Movie theater a has a popcorn machine with 100 gallon capacity and sells 3 gallons of popcorn per hour movie theater B has a popcorn machine with 150 gallon capacity and sells 5 gallons of popcorn per hour. Write an equation to show when the two popcorn machines will have the same amount of popcorn left, use your variable
Let's use the variable x to represent the amount of time in hours.
For movie theater A, the amount of popcorn remaining can be represented by the equation:
A(x) = 100 - 3x
For movie theater B, the amount of popcorn remaining can be represented by the equation:
B(x) = 150 - 5x
To find when the two popcorn machines will have the same amount of popcorn left, we set the two equations equal to each other:
100 - 3x = 150 - 5x
Simplifying the equation:
2x = 50
Dividing both sides by 2:
x = 25
Therefore, the two popcorn machines will have the same amount of popcorn left after 25 hours.
Let's assume that "x" represents the number of hours elapsed.
For movie theater A, the amount of popcorn remaining can be calculated by subtracting the amount of popcorn sold (3 gallons per hour) from the initial capacity (100 gallons). Therefore, for movie theater A, the amount of popcorn remaining can be represented by the equation:
Amount of popcorn remaining in theater A = 100 - 3x
Similarly, for movie theater B, the amount of popcorn remaining can be calculated by subtracting the amount of popcorn sold (5 gallons per hour) from the initial capacity (150 gallons). Therefore, for movie theater B, the amount of popcorn remaining can be represented by the equation:
Amount of popcorn remaining in theater B = 150 - 5x
To find the point when both theaters have the same amount of popcorn remaining, we need to set the two equations equal to each other:
100 - 3x = 150 - 5x
This equation represents the point at which both theaters will have the same amount of popcorn left.
Let's represent the amount of popcorn left in theater A as variable "A" and the amount of popcorn left in theater B as variable "B".

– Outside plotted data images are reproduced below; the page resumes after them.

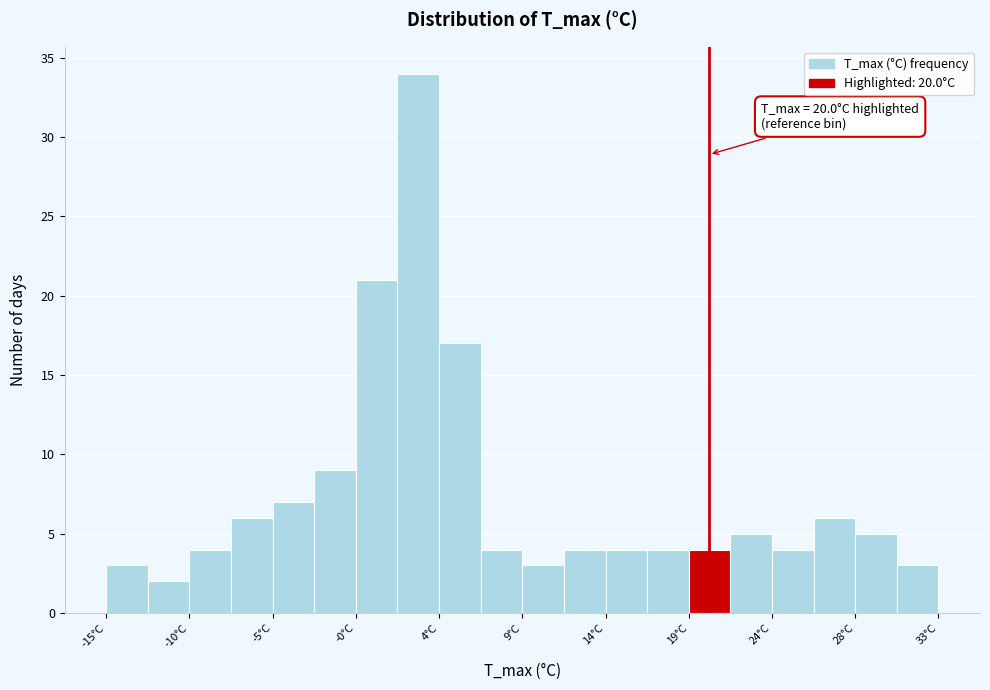

Over which range of the x-axis is the bar tallest?

2.0 to 4.5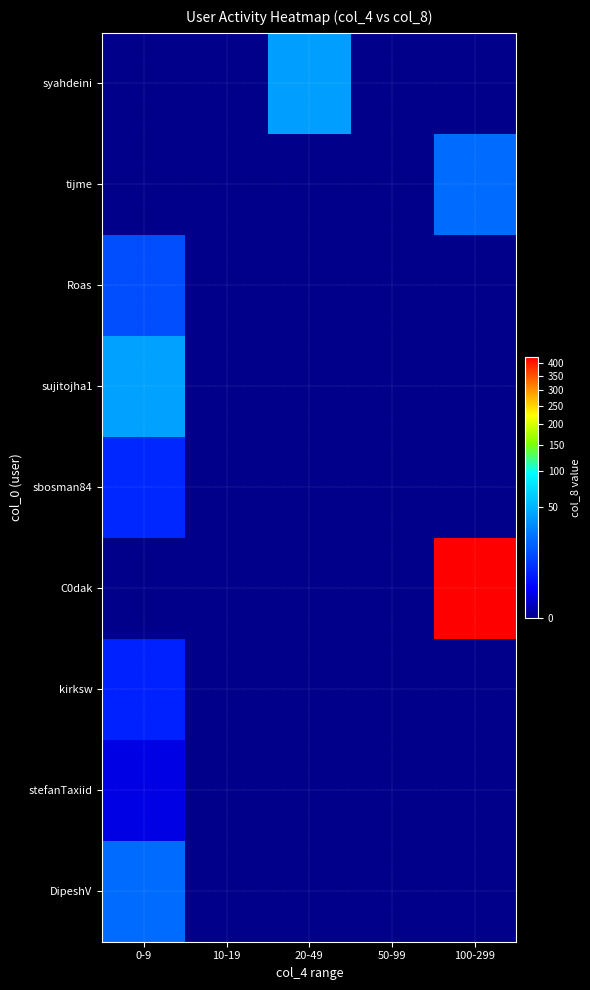

Which series has the widest spread of values?

C0dak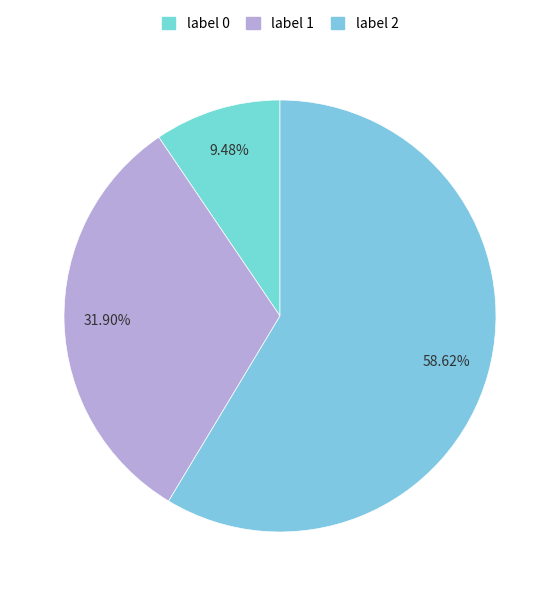

Count the number of slices in the pie.

3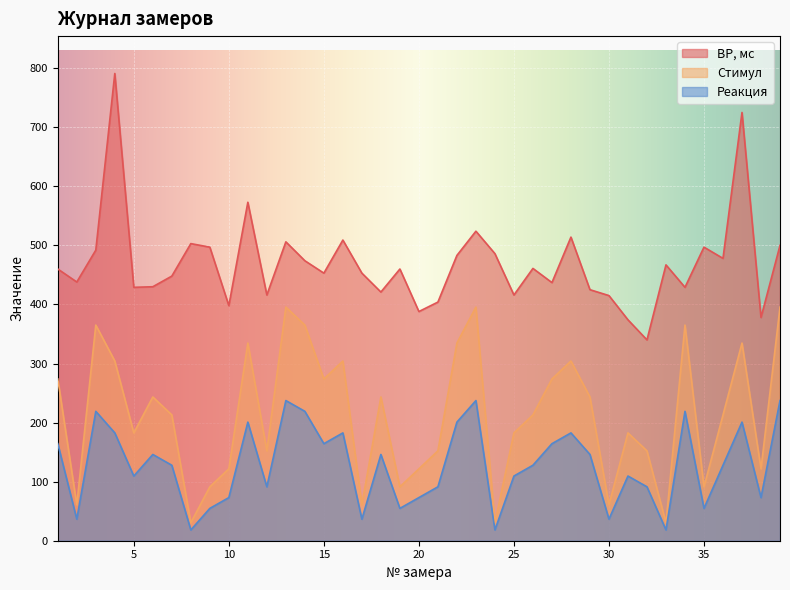

How many lines are shown in the chart?

3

After x hours, theater A will have sold 3x gallons of popcorn, and theater B will have sold 5x gallons of popcorn.
Since theater A starts with a capacity of 100 gallons, the equation representing the amount of popcorn left in theater A after x hours is:
A = 100 - 3x
Similarly, theater B starts with a capacity of 150 gallons, so the equation representing the amount of popcorn left in theater B after x hours is:
B = 150 - 5x
To find out when the two popcorn machines will have the same amount of popcorn left, we need to find the value of x that makes A equal to B:
A = B
Substituting the equations for A and B:
100 - 3x = 150 - 5x
Now we can solve for x to find when the two popcorn machines will have the same amount of popcorn left.